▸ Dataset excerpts

________________________

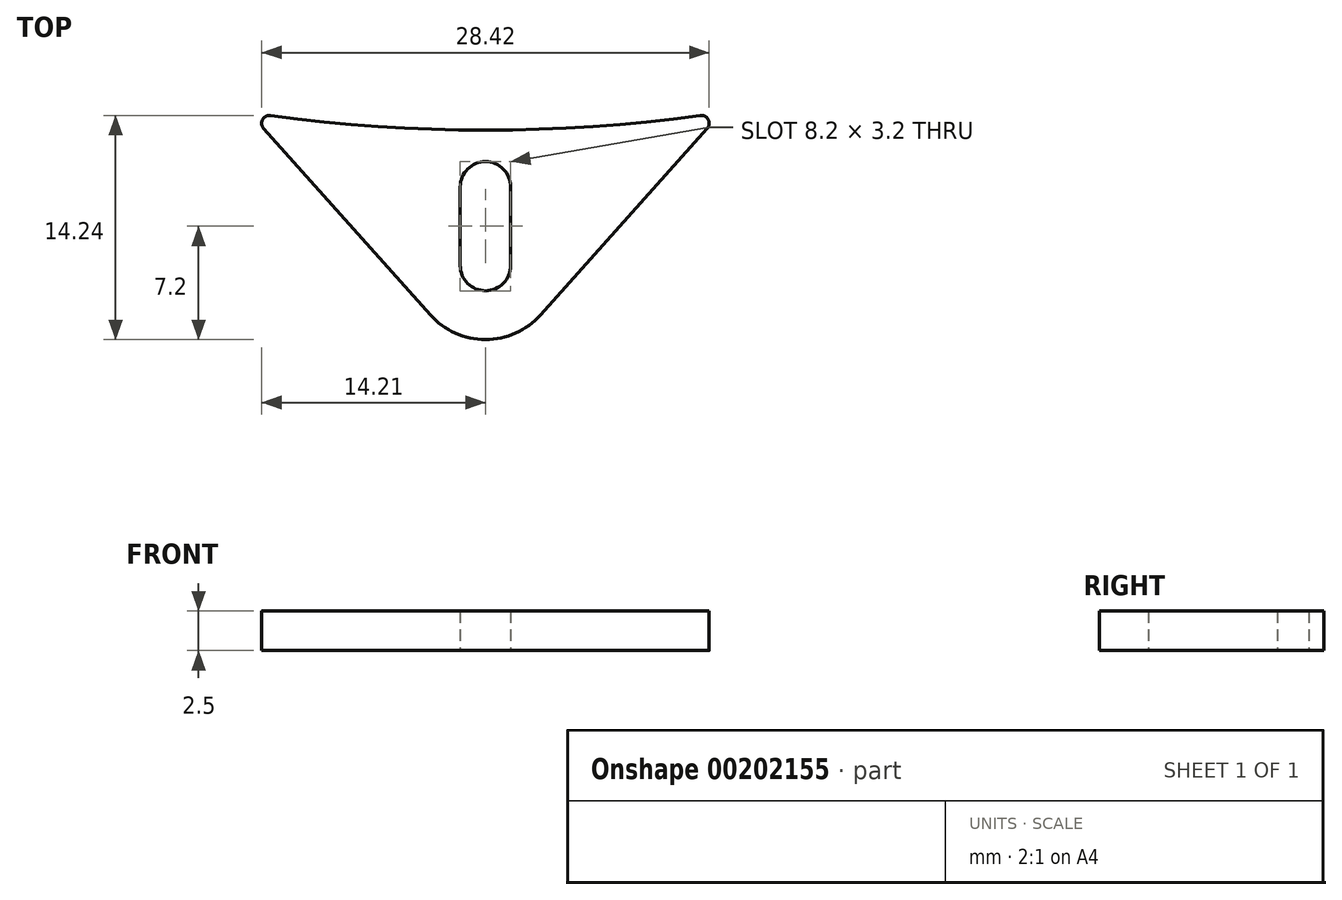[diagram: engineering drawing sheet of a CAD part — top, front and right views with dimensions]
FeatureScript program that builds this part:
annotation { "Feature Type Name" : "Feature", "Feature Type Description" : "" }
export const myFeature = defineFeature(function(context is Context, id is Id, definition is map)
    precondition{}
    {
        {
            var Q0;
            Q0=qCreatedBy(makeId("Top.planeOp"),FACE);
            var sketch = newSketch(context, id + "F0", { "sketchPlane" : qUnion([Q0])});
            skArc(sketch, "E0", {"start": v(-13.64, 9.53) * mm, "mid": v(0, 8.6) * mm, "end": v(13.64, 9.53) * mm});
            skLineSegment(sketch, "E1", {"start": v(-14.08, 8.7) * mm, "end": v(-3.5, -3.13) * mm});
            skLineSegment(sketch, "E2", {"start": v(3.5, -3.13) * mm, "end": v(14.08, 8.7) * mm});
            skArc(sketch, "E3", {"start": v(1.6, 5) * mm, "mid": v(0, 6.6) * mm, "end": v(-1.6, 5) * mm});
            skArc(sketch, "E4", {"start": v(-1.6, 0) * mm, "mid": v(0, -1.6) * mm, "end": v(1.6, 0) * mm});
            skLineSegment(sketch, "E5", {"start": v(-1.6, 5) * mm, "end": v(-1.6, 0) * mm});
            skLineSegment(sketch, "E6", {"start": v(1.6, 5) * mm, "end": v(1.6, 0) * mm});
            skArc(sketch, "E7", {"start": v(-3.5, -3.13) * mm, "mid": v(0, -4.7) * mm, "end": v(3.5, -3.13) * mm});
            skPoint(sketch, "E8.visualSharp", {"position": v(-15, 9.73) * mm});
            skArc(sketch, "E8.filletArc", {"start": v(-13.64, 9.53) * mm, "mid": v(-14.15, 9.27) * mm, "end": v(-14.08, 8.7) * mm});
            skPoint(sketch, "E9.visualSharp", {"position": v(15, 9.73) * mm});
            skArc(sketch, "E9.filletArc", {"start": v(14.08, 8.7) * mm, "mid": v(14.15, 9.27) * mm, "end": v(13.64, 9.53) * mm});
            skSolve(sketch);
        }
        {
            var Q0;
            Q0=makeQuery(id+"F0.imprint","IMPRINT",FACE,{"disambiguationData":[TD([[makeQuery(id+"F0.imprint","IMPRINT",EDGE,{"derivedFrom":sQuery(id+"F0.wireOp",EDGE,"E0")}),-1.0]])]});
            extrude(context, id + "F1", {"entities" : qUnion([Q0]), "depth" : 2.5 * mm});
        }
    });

________________________

▸ Instruction
Reproduce the lines above with "myFeature" switched to "customFeature" and everything else left unchanged, omitting the pictures.

▸ Solution
[diagram: engineering drawing sheet of a CAD part — top, front and right views with dimensions]
FeatureScript program that builds this part:
annotation { "Feature Type Name" : "Feature", "Feature Type Description" : "" }
export const customFeature = defineFeature(function(context is Context, id is Id, definition is map)
    precondition{}
    {
        {
            var Q0;
            Q0=qCreatedBy(makeId("Top.planeOp"),FACE);
            var sketch = newSketch(context, id + "F0", { "sketchPlane" : qUnion([Q0])});
            skArc(sketch, "E0", {"start": v(-13.64, 9.53) * mm, "mid": v(0, 8.6) * mm, "end": v(13.64, 9.53) * mm});
            skLineSegment(sketch, "E1", {"start": v(-14.08, 8.7) * mm, "end": v(-3.5, -3.13) * mm});
            skLineSegment(sketch, "E2", {"start": v(3.5, -3.13) * mm, "end": v(14.08, 8.7) * mm});
            skArc(sketch, "E3", {"start": v(1.6, 5) * mm, "mid": v(0, 6.6) * mm, "end": v(-1.6, 5) * mm});
            skArc(sketch, "E4", {"start": v(-1.6, 0) * mm, "mid": v(0, -1.6) * mm, "end": v(1.6, 0) * mm});
            skLineSegment(sketch, "E5", {"start": v(-1.6, 5) * mm, "end": v(-1.6, 0) * mm});
            skLineSegment(sketch, "E6", {"start": v(1.6, 5) * mm, "end": v(1.6, 0) * mm});
            skArc(sketch, "E7", {"start": v(-3.5, -3.13) * mm, "mid": v(0, -4.7) * mm, "end": v(3.5, -3.13) * mm});
            skPoint(sketch, "E8.visualSharp", {"position": v(-15, 9.73) * mm});
            skArc(sketch, "E8.filletArc", {"start": v(-13.64, 9.53) * mm, "mid": v(-14.15, 9.27) * mm, "end": v(-14.08, 8.7) * mm});
            skPoint(sketch, "E9.visualSharp", {"position": v(15, 9.73) * mm});
            skArc(sketch, "E9.filletArc", {"start": v(14.08, 8.7) * mm, "mid": v(14.15, 9.27) * mm, "end": v(13.64, 9.53) * mm});
            skSolve(sketch);
        }
        {
            var Q0;
            Q0=makeQuery(id+"F0.imprint","IMPRINT",FACE,{"disambiguationData":[TD([[makeQuery(id+"F0.imprint","IMPRINT",EDGE,{"derivedFrom":sQuery(id+"F0.wireOp",EDGE,"E0")}),-1.0]])]});
            extrude(context, id + "F1", {"entities" : qUnion([Q0]), "depth" : 2.5 * mm});
        }
    });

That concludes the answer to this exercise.